De longue date, les compositeurs se sont inspirés de la littérature (classique) pour poser les bases des livrets de leurs opéras. Ce sont maintenant les bestsellers américains qui inspirent les créations lyriques du Met Opera, qu’il s’agisse de The Amazing Adventures of Kavalier and Clay pour Mason Bates ou Lincoln in the Bardo pour Missy Mazzoli.

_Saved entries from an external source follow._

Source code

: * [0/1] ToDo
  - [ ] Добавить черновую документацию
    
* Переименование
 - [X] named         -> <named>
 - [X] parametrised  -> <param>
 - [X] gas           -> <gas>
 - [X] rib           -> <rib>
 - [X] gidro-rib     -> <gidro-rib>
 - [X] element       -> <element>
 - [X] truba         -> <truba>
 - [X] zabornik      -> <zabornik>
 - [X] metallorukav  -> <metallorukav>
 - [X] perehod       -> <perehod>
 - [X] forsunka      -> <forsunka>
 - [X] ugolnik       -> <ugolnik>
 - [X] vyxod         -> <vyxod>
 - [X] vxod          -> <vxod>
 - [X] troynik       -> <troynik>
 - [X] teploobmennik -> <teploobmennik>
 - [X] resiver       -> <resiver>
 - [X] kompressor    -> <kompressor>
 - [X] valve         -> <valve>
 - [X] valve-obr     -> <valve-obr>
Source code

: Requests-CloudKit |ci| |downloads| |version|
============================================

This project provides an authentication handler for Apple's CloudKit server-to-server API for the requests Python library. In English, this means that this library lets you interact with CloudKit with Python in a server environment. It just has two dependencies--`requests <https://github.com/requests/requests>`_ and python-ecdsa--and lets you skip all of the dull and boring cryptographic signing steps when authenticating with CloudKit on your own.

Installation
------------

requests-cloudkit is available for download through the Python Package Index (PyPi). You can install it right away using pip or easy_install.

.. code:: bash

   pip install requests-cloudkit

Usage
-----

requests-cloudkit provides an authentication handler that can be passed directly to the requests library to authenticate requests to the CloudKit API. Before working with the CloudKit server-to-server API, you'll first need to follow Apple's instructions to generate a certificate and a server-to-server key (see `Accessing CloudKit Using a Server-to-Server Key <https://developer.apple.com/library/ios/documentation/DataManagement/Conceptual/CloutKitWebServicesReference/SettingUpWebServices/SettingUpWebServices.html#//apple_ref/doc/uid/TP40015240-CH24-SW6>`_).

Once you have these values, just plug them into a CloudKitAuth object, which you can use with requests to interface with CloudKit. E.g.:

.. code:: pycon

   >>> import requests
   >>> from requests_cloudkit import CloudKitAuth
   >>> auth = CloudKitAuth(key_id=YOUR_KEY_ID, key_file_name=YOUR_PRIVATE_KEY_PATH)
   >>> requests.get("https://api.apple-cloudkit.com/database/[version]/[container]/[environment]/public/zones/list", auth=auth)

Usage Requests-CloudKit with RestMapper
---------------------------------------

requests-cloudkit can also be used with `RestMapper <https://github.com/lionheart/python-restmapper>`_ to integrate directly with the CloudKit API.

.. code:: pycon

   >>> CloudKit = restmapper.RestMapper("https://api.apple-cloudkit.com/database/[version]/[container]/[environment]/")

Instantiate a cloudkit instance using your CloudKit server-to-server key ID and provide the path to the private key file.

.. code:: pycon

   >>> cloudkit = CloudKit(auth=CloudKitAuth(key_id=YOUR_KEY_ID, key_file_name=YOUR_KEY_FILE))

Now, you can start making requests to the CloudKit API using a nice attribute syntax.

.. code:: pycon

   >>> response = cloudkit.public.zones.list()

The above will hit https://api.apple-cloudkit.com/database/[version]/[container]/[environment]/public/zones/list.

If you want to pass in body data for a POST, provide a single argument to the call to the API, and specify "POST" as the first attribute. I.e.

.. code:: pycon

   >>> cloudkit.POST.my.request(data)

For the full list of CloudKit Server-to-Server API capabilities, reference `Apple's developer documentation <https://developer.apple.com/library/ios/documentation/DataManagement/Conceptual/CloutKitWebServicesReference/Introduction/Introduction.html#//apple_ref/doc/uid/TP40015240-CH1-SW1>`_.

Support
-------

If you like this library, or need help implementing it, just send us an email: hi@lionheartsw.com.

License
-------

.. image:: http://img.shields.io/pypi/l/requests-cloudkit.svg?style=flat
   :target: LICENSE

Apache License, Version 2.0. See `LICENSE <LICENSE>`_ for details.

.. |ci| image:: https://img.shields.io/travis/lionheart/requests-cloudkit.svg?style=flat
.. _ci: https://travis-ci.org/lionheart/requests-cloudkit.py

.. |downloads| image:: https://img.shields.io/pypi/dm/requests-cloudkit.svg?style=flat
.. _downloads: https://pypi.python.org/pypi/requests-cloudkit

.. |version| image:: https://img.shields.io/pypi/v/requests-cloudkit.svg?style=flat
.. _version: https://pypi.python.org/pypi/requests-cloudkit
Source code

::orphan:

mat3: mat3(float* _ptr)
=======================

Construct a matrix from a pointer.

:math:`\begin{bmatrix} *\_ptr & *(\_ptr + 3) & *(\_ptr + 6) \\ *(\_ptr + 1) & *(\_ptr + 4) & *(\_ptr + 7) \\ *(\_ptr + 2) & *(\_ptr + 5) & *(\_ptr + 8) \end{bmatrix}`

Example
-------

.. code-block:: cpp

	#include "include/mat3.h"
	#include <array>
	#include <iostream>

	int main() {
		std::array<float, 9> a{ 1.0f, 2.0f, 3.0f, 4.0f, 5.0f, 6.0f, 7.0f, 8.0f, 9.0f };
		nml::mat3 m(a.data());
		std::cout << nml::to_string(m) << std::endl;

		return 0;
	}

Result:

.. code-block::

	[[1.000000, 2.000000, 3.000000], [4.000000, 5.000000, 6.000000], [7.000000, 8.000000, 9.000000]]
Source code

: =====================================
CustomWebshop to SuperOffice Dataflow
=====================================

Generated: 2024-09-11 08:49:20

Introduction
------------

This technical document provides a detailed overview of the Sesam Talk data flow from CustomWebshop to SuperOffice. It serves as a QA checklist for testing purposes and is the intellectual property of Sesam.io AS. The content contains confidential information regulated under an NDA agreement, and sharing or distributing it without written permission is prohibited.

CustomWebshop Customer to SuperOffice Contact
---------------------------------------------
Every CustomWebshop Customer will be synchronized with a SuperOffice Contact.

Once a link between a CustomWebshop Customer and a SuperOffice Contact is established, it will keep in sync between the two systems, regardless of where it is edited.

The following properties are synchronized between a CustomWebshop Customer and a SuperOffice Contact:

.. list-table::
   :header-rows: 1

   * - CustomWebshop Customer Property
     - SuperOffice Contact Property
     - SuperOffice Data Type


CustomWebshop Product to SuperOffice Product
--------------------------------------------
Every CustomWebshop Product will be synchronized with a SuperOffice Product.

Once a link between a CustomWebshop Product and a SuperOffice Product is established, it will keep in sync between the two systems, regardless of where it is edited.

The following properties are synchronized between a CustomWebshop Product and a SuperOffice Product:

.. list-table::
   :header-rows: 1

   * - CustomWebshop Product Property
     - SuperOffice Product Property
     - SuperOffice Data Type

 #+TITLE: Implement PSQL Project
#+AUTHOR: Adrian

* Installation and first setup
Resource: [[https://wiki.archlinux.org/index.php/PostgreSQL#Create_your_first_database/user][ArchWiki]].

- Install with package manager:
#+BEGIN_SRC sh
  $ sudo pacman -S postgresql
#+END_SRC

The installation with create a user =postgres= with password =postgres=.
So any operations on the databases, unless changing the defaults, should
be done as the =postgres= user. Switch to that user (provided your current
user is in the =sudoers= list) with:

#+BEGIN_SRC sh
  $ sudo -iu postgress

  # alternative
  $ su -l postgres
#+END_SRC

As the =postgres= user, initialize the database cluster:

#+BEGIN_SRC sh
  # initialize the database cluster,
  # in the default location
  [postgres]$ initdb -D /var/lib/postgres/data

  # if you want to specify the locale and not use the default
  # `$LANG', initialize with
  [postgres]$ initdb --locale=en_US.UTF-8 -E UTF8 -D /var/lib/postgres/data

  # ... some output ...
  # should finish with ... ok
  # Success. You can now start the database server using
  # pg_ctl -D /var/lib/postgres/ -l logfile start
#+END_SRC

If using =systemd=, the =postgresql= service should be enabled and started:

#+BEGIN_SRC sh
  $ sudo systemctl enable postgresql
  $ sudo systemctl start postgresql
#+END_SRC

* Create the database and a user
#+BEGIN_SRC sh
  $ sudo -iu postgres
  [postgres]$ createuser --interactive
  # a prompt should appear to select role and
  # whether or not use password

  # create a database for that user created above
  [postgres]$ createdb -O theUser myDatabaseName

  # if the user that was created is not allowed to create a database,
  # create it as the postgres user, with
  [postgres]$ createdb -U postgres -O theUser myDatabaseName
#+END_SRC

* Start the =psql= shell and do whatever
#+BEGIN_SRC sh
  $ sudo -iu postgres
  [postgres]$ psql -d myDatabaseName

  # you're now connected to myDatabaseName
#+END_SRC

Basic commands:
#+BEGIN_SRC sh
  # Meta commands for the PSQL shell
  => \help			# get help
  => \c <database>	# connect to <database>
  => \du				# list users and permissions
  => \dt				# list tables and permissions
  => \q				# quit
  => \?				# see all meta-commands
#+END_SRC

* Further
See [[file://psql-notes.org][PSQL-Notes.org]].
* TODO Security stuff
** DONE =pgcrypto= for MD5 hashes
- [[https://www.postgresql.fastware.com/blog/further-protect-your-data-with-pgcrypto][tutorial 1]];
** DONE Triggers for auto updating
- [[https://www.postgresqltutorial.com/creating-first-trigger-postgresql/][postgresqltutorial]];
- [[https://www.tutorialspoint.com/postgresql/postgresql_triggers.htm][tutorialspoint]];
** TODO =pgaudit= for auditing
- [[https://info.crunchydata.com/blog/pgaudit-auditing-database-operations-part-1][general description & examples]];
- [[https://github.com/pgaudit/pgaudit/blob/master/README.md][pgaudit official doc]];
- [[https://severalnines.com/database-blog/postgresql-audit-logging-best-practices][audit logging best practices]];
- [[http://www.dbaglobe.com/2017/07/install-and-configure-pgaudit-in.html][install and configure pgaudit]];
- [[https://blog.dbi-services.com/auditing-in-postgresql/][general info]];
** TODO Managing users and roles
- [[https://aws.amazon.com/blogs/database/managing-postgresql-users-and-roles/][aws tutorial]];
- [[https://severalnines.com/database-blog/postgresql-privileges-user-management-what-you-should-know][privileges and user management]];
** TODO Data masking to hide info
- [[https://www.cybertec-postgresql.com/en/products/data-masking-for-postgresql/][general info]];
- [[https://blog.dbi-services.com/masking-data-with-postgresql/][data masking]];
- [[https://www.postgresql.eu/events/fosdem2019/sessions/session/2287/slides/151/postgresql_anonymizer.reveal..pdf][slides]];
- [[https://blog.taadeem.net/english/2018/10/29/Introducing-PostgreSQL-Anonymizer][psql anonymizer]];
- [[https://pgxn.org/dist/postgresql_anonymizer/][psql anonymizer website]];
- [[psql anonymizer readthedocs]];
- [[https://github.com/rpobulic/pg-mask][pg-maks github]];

De la Carmen de Mérimée à la Manon Lescaut de l’Abbé Prévost, en passant par Le Barbier de Séville de Beaumarchais, la littérature inspire l’opéra de longue date. Le phénomène n’est pas nouveau et perdure encore aujourd’hui : nombreux sont les compositeurs contemporains à puiser chez les (grands) auteurs pour définir la trame des livrets de leurs œuvres lyriques, parfois à l’initiative de grandes maisons d’opéra. On pense à ce cycle de créations commandées par l’Opéra de Paris, avec plus ou moins de succès, autour des grands chefs d’œuvre du patrimoine français (Trompe-la-Mort par Luca Francesconi en 2017, Bérénice de Michael Jarrell l’année suivante, puis Le Soulier de Satin de Marc-André Dalbavie en 2021) ou plus récemment à la commande de la Scala de Milan à Francesco Filidei pour un opéra inspiré du Nom de la Rose d’Umberto Eco.
Le Metropolitan Opera n’échappe pas à cette tendance, mais de son côté de l’Atlantique, la maison new-yorkaise s’inspire plus volontiers des bestsellers américains.
L’année prochaine, le Met Opera accueillera la création mondiale de The Amazing Adventures of Kavalier and Clay, l’opéra du jeune compositeur Mason Bates. Le livret est signé de Gene Scheer et s'inspire du roman du même titre de Michael Chabon. Depuis The (R)evolution of Steve Jobs, on sait Mason Bates fasciné par les grandes figures contemporaines américaines. Son prochain opéra retrace cette fois la collaboration artistique du dessinateur Josef Kavalier et de l’auteur Sam Klay, qui l’un et l’autre deviendront des acteurs emblématiques de l’industrie des Comics Books aux Etats-Unis. On le notait, suite aux déconvenues financières de l'Opéra de Los Angeles, l’ouvrage fera finalement l’objet d’une création mondiale au Met Opera en 2025.
Lincoln in the Bardo de Missy Mazzoli : Abraham Lincoln et ses fantômes
Sur les réseaux sociaux, le Metropolitan Opera évoque aussi un autre opéra inspiré d’un bestseller américain qui sera donné sur sa scène à l’automne 2026 : Lincoln in the Bardo, le prochain opéra de la compositrice Missy Mazzoli. Elle porte le projet avec de son compère de toujours, le librettiste Royce Vavrek, qui s’est inspiré du roman Lincoln in the Bardo de George Saunders (publié en 2017 aux Etats-Unis). Le roman comme l’opéra se déroulent en 1862, dans un cimetière de Georgetown hanté par des fantômes bavards.
Le président Lincoln vient de perdre son fils, Willie, âgé de onze ans, victime de la typhoïde, alors qu’il est aussi tourmenté par l’idée qu’il est responsable de la mort de milliers de jeunes hommes pendant la guerre civile américaine. Un échange s’engage entre le président, son fil et les fantômes de cimetière qui pressent le jeune garçon à quitter le « bardo », cet espace entre la vie et la mort, pour gagner le « lieu suivant ». Selon Missy Mazzoli, l’ouvrage s’articule ainsi entre « les palabres goguenardes des fantômes, la franchise rafraîchissante de Willie et le chagrin de Lincoln qui se combinent pour éclairer les notions fondamentales de deuil, de sacrifice et d'humanité, le tout dans le contexte d'une nation instable et divisée ». L'opéra Lincoln in the Bardo doit faire l’objet d’une création mondiale à l’Opéra de Los Angeles début 2026, avant d’être donné au Metropolitan Opera de New York l’automne suivant.
Si en France, l’Opéra de Paris a retenu la littérature classique pour servir de thème à ses commandes de nouvelles œuvres lyriques, le Metropolitan Opera semble manifestement davantage inspiré par les romans du XXIe siècle. Dans le cas présents, The Amazing Adventures of Kavalier and Clay et Lincoln in the Bardo sont l’un et l’autre classés dans le top 20 des meilleurs ouvrages du XXIe siècle du New York Times – respectivement à la seizième et dix-huitième places.